Just when it looked like the Albert Pujols sweepstakes was down to the St. Louis Cardinals and the newly free-spending Florida Marlins, the Los Angeles Angels stepped in and shocked the baseball world. The team signed the slugger to a ten-year deal worth $254 million.
So how did hobby react to the news?
Go West, 32-Year-Old Man
At the OC Dugout in Anaheim, there was excitement in the voice of Brian Nicalek, co-owner of the shop, "It's surreal," he said when asked about the reaction from his customers. "We're not used to the huge signings."
As the news broke, it was still early on the west coast. "Both me, my partner and my employee all woke up to several text messages." Nicalek also mentioned there were several posts on the store's Facebook page and a handful of phone calls asking when the first Pujols signing at the store would take place.
Nicalek did say there's been past interest in Pujols cards, but he's anticipating a lot more over the next couple of months.
"Last year we did good for rookies," Nicalek continued, pointing to Mike Trout and Mark Trumbo. "This year the focus will be Trout and Pujols. If the team starts winning more, cards will definitely sell well."
Misery in Missouri
The mood is much more somber in the St. Louis area, as fans and shop owners come to grips with one of their all-time legends walking away. Even still, there hasn't been a massive backlash in hobby shops. At least, not yet.

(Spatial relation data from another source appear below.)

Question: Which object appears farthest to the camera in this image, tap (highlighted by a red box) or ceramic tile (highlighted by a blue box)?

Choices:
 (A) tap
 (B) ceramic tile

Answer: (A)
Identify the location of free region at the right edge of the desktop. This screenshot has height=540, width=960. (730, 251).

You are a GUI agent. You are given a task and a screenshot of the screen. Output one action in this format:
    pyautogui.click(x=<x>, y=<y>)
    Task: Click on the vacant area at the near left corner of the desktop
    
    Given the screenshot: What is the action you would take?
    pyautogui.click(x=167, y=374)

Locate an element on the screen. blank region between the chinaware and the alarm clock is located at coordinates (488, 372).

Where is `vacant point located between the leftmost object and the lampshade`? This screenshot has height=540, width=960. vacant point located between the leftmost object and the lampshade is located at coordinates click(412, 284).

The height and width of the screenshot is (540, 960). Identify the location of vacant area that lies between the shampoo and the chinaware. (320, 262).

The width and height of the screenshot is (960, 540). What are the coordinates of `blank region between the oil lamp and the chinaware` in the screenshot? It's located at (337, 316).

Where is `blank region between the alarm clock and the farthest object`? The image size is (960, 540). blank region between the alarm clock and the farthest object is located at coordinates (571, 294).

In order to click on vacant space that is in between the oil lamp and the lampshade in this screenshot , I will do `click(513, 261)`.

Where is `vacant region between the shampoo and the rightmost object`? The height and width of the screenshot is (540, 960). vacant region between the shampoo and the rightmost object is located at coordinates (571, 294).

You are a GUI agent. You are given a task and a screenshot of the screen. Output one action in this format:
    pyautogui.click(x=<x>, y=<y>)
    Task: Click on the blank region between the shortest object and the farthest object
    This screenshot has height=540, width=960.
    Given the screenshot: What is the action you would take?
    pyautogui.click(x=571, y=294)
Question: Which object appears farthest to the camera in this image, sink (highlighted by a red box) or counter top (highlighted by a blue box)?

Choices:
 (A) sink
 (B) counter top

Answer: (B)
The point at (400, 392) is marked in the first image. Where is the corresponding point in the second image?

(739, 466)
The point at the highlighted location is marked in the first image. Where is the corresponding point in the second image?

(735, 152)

"It has been kind of slow today," said Randy Fauth, owner of Sports Card Dugout. "People are still in shock."
David Doelling of Southtown Sluggers shared similar sentiments, "Several ladies I've spoken with today say they feel like they've been dumped."
He did note that even with the World Series victory this year, there hasn't been the same demand for Pujols items as there had been in the past.
"We've been anticipating something for almost a year," Doelling continued. "Ten years for that kind of money is too much. It could hamstring the team. The real key is to see what the Cardinals do with the money ."
Although not as dramatic as other contract discussions have been with other players, both Pujols and the Cardinals were somewhat public in extension talks over the past season. Collectors in the area sensed it.
"For about the last year there hasn't been the same affinity and love affair with Pujols," Doelling said. "The sale of Pujols stuff, even after Game 3 in the World Series, wasn't there."
Doelling had just one customer come in today looking to dump a small Pujols collection that wasn't very extensive.
Given the size of the contract, both Missouri shop owners sided with their hometown club.
"The general feeling is that was part of the Cardinals, not the Cardinals," Fauth said. "Most people are resigned to the fact that the Cardinals did the right thing."
Doelling had similar sentiments, "Ten years for that kind of money is too much. It could hamstring the team."
Some of the sting came through from Fauth when discussing the legacy Pujols leaves behind in St. Louis, "Stan Musial is an icon and has always been considered the greatest Cardinal ever. That was secured today. will never be close in memory to Musial. I don't know if he'll be as high as Lou Brock and Ozzie Smith."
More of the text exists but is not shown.